Another ongoing issue is training and protections for local health care providers. In some countries, hospital workers such as nurses have suffered SARS infections despite using recommended safeguards. More work needs to be done to understand how they became sick and to protect them. One part of the problem may be that only certain types of surgical masks provide adequate protection from SARS droplets, and these masks need to be fitted carefully and changed daily. An even more basic issue is to ensure that health care workers and family members have adequate supplies of masks as well as other key health care equipment such as respirators.

Another issue of importance is that, right now, Michigan doctors have to send their SARS diagnostic tests to CDC labs in Atlanta for analysis. Michigan laboratories want to set up an in-state testing service to speed up the results and reduce the burden on CDC labs. Another open issue is who will pay for significant testing and quarantine costs, should those become necessary.

Resource needs on the local level show how far we still need to go to protect this country against SARS. They are more than matched by questions on the international and national level. How do we assist China in getting its SARS outbreak under control to reduce SARS risks worldwide? Should the World Health Organization be given additional authority to monitor in-country disease outbreaks and quarantine procedures? How do we encourage rapid development of a SARS vaccine?

We can isolate our patients, but we can’t isolate our country. We need to work with the world community, and we need the world community to work together to reduce the threat of SARS and other diseases which know no boundaries, just as we need the world community to pull together in the war on terrorism.

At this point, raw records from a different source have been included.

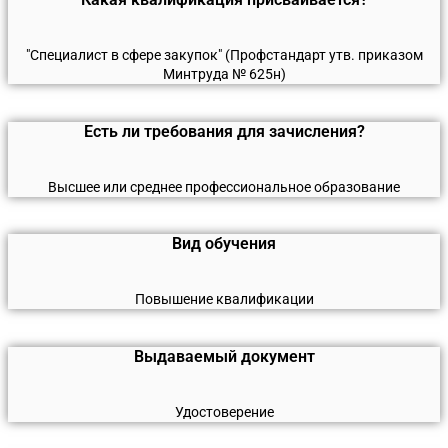
"Специалист в сфере закупок" (Профстандарт утв. приказом
Минтруда № 625н)
Есть ли требования для зачисления?
Высшее или среднее профессиональное образование
Вид обучения
Повышение квалификации
Выдаваемый документ
Удостоверение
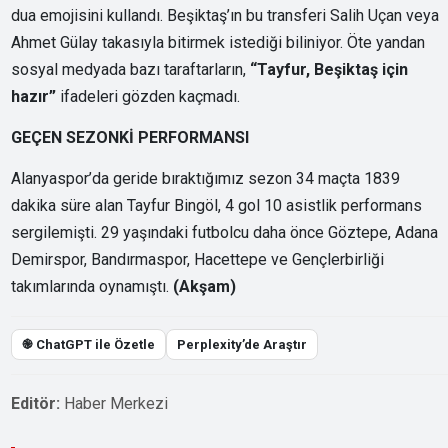
dua emojisini kullandı. Beşiktaş’ın bu transferi Salih Uçan veya
Ahmet Gülay takasıyla bitirmek istediği biliniyor. Öte yandan
sosyal medyada bazı taraftarların,
“Tayfur, Beşiktaş için
hazır”
ifadeleri gözden kaçmadı.
GEÇEN SEZONKİ PERFORMANSI
Alanyaspor’da geride bıraktığımız sezon 34 maçta 1839
dakika süre alan Tayfur Bingöl, 4 gol 10 asistlik performans
sergilemişti. 29 yaşındaki futbolcu daha önce Göztepe, Adana
Demirspor, Bandırmaspor, Hacettepe ve Gençlerbirliği
takımlarında oynamıştı.
(Akşam)
֎ ChatGPT ile Özetle
Perplexity’de Araştır
Editör:
Haber Merkezi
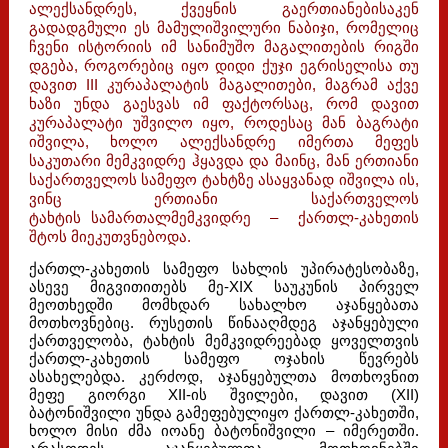
ალექსანდრეს, ქვეყნის გაერთიანებისაკენ
გადადგმული ეს მამულიშვილური ნაბიჯი, რომელიც
ჩვენი ისტორიის იმ სანიმუშო მაგალითების რიგში
დგება, როგორებიც იყო დიდი ქუჯი ეგრისელისა თუ
დავით III კურაპალატის მაგალითები, მაგრამ აქვე
ხაზი უნდა გაესვას იმ ფაქტორსაც, რომ დავით
კურაპალატი უშვილო იყო, როდესაც მან ბაგრატი
იშვილა, ხოლო ალექსანდრე იმერთა მეფეს
საკუთარი მემკვიდრე ჰყავდა და მაინც, მან ერთიანი
საქართველოს სამეფო ტახტზე ასაყვანად იშვილა ის,
ვინც ერთიანი საქართველოს
ტახტის სამართალმემკვიდრე – ქართლ-კახეთის
შტოს მიეკუთვნებოდა.
ქართლ-კახეთის სამეფო სახლის უპირატესობაზე,
ასევე მიგვითითებს მე-XIX საუკუნის პირველ
მეოთხედში მომხდარ სახალხო აჯანყებათა
მოთხოვნებიც. რუსეთის წინააღმდეგ აჯანყებული
ქართველობა, ტახტის მემკვიდრეებად ყოველთვის
ქართლ-კახეთის სამეფო ოჯახის წევრებს
ასახელებდა. კერძოდ, აჯანყებულთა მოთხოვნით
მეფე გიორგი XII-ის შვილები, დავით (XII)
ბატონიშვილი უნდა გამეფებულიყო ქართლ-კახეთში,
ხოლო მისი ძმა იოანე ბატონიშვილი – იმერეთში.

Recent press coverage indicates that the SARS threat may be coming under control worldwide, and I hope that is true. But responsible government calls for taking steps today to prevent the SARS problem from becoming a public health care nightmare tomorrow.

We need the political will to take those preventative steps. Last week, the Senate voted for more than $350 billion in tax cuts over the next ten years. To help pay for its proposed tax cuts, the Administration has proposed cutting spending on a number of important programs, including for public health care. That is a short-sighted mistake.

We can’t rely on private philanthropy to deal with the public’s need. One example shows why. After the 9-11 and anthrax incidents in 2001, a U.S. citizen who is also a co-founder of Home Depot, Bernard Marcus, took a tour of the CDC’s laboratory facilities in Atlanta. He was so disturbed by their dilapidated state that he personally pledged $2 million to enable the CDC to equip a state-of-the art emergency response center, which has played a key role in the battle against SARS. It is incredible that a private citizen had to step in to make up for the inadequate resources of the federal government in such a vital area. While the generosity of Mr. Marcus has made a real difference, we can’t rely on that approach to construct a workable disease surveillance system that can identify, monitor, and evaluate the severity of infectious disease outbreaks in the United States.

I was a member of the Detroit City Council during the 1970's. I know that if a contagious disease were to have broken out in my city during those days, my phone would have started ringing and not stopped. The experiences of local health care professionals can tell us a lot about what is and is not working, and I commend Senator Coleman for holding this hearing today – his first, by the way, in Washington as Chairman of the Permanent Subcommittee on Investigations. I look forward to hearing today’s testimony.